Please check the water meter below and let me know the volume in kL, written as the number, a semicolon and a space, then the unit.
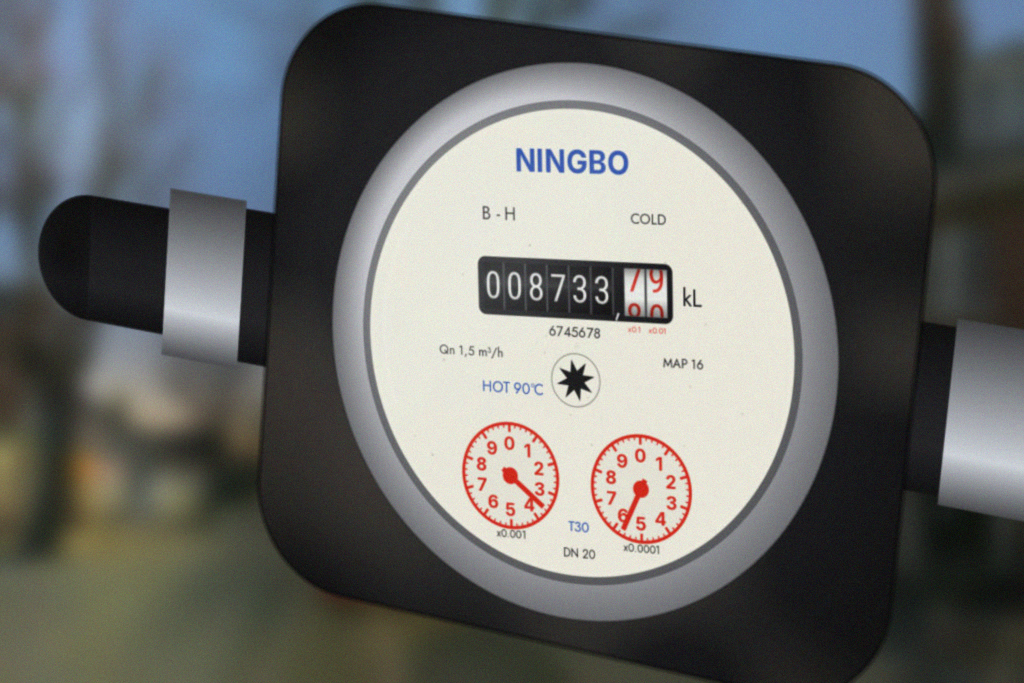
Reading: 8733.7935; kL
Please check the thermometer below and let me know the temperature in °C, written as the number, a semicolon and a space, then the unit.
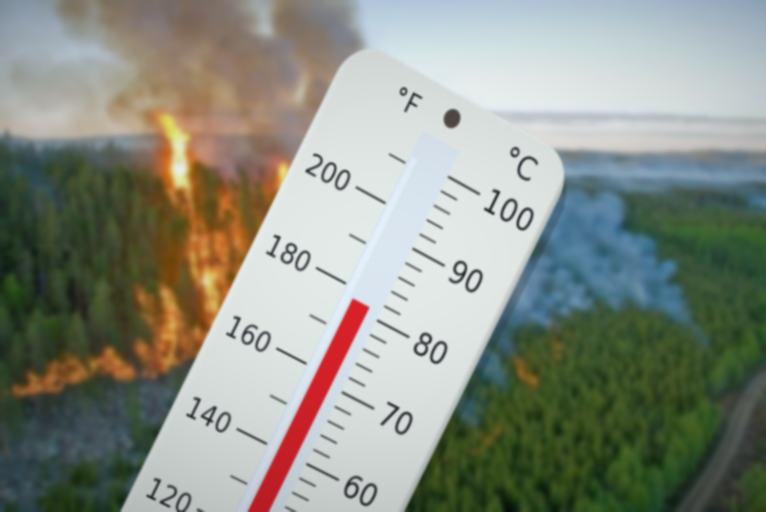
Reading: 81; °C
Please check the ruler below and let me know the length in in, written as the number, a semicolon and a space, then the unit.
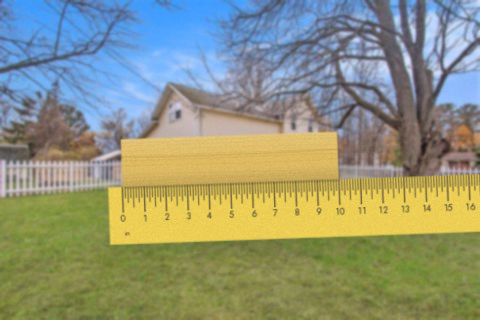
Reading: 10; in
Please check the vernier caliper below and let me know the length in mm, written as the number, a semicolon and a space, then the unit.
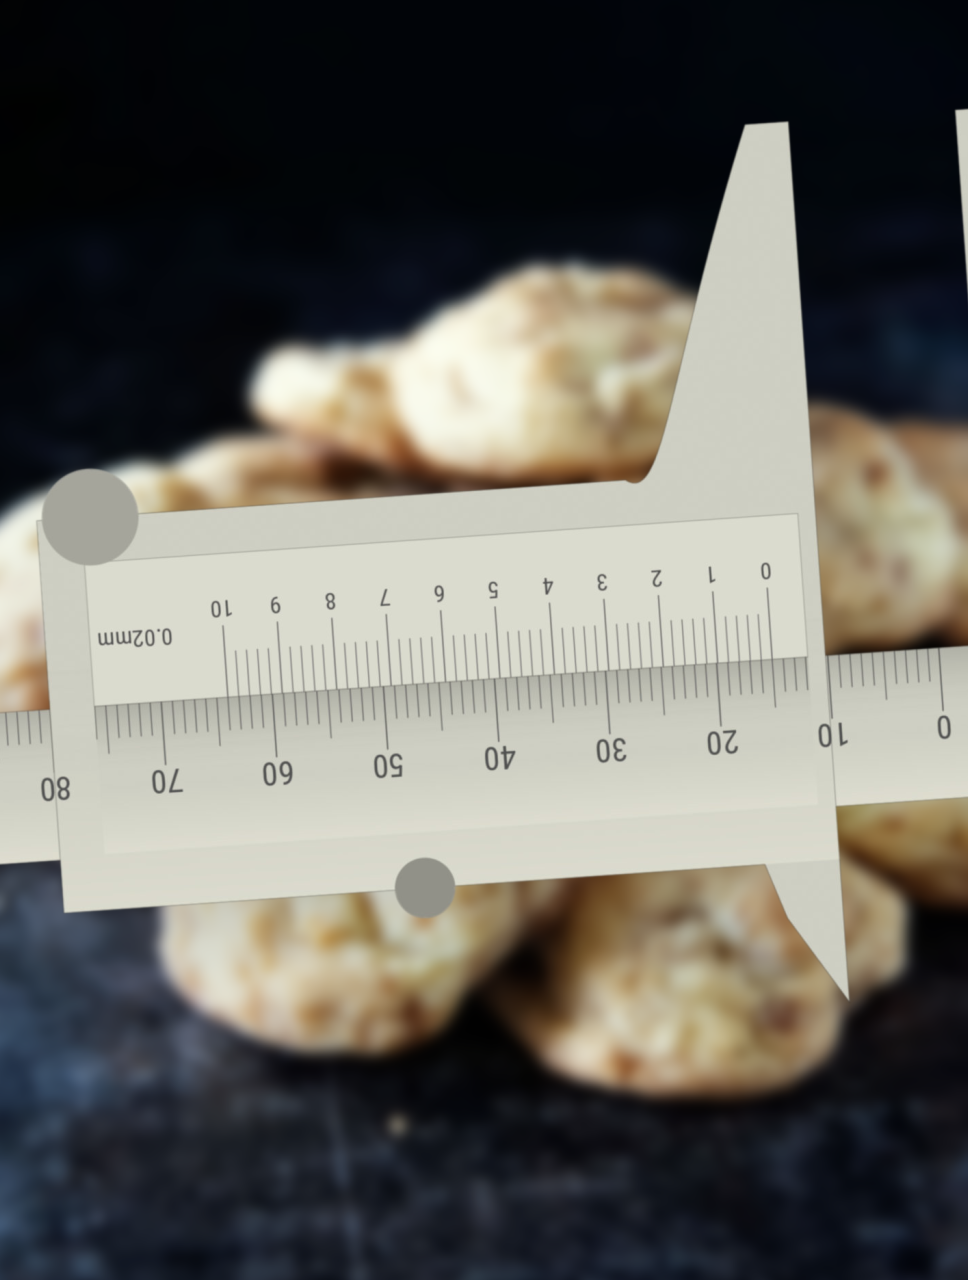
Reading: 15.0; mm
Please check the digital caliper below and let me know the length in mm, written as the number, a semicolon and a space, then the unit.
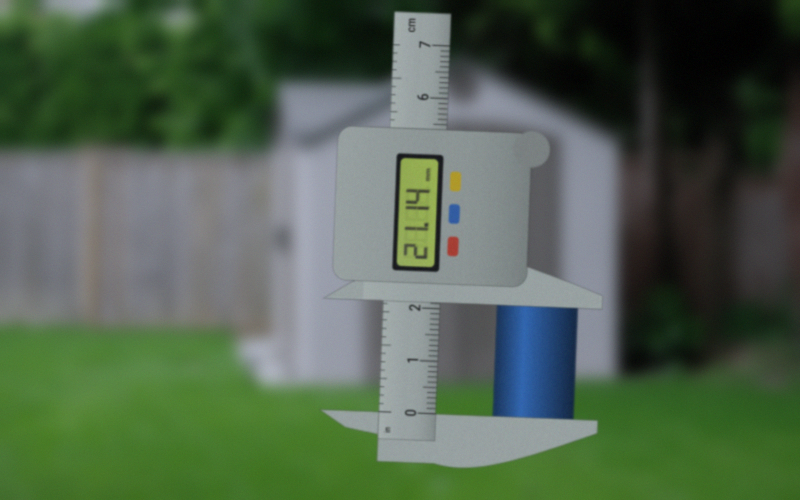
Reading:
▬▬▬▬▬▬▬▬▬▬
Render the records above as a Markdown table with the columns Row and Line, giving each nonblank line its own numbered row. Omit the pictures.

| Row | Line |
|---|---|
| 1 | Please check the water meter below and let me know the volume in kL, written as the number, a semicolon and a space, then the unit. |
| 2 | Reading: 8733.7935; kL |
| 3 | Please check the thermometer below and let me know the temperature in °C, written as the number, a semicolon and a space, then the unit. |
| 4 | Reading: 81; °C |
| 5 | Please check the ruler below and let me know the length in in, written as the number, a semicolon and a space, then the unit. |
| 6 | Reading: 10; in |
| 7 | Please check the vernier caliper below and let me know the length in mm, written as the number, a semicolon and a space, then the unit. |
| 8 | Reading: 15.0; mm |
| 9 | Please check the digital caliper below and let me know the length in mm, written as the number, a semicolon and a space, then the unit. |
| 10 | Reading: |